Kürsünün yanında ayakta duruyordu. Yoğun ders programından bunalan öğrencilerini bir süre izledikten sonra saatine baktı. Teneffüs zilinin çalmasına yirmi dakika vardı. Tok bir sesle ” Serbestsiniz, ama ne yapacaksanız, yerlerinizde sessizce oturup öyle yapın.” diye seslendi.

Öğrencilerin büyük kısmı kendi aralarında sohbet ediyor, birkaç kişi kitap okuyordu. Bir kısmı ise bu serbest zamanı çok sevdikleri oyunu oynayarak değerlendirmeye karar verdiler. Son günlerde teneffüslerde sürekli bu oyunu oynamalarına rağmen sıkılan yoktu aralarında. Nihat gruba seslendi ” Haydiiii bastııııır. Oğlum Hulki, geçen sefer sen olmuştun Mim Kemal Öke. Bu sefer sorular benden.” İtiraz yoktu. Hemen ikili ve tek kişiden oluşan iki grup oluşturuldu.
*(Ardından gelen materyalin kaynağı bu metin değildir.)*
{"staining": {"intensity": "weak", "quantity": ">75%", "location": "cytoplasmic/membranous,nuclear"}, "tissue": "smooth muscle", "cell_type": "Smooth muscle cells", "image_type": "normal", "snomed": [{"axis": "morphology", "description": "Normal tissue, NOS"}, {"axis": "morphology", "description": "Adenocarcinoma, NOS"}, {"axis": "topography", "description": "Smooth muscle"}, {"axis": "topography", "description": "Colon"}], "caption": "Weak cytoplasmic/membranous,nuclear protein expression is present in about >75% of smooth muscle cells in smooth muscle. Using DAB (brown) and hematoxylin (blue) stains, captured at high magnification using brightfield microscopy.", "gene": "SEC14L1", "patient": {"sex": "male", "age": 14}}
Bir müsfette kağıt bulundu. İçlerinde çizgisi en iyi olan Orhan’dı. O çizdi yine bal peteği oyun tablosunu. Tek başına yarışmayı seçmişti bu sefer. Karşısındaki rakipleri hiçbir zaman küçümsemedi. Arhan ve Hulki sınıfın başarılı öğrencileri sıralamasında üstlerde yer alıyordu. Ama korkusu yoktu, daha önce de ikisine karşı tek yarışmış ve yenmişti.Oyun Nihat’ın ” Hangi M, dünyayı dolaşan ünlü denizcinin adıdır? ” sorusuyla başladı. Soruya cevap vermek için sıraya avuçiçi ile vurmak yeterli idi. Gayet tabii aralarında önce ben bastım/vurdum tartışmaları da yaşanmaktaydı. Fakat cevap hakkının kimde olduğunun kararı sunucuya bağlıydı. Yarışma gayet eğlenceli ve çekişmeli şekilde ilerliyordu. Oyunu oynayan dörtlü, serbest zamanlarını kendilerini geliştiren, öğretici bir bilgi yarışmasıyla değerlendirdikleri için gururlu ve mutlu idiler. Sohbet eden, birbirleriyle kavga eden, uyuyan arkadaşlarına bakıp, ulen iyiyiz beah diye iç geçiriyorlardı.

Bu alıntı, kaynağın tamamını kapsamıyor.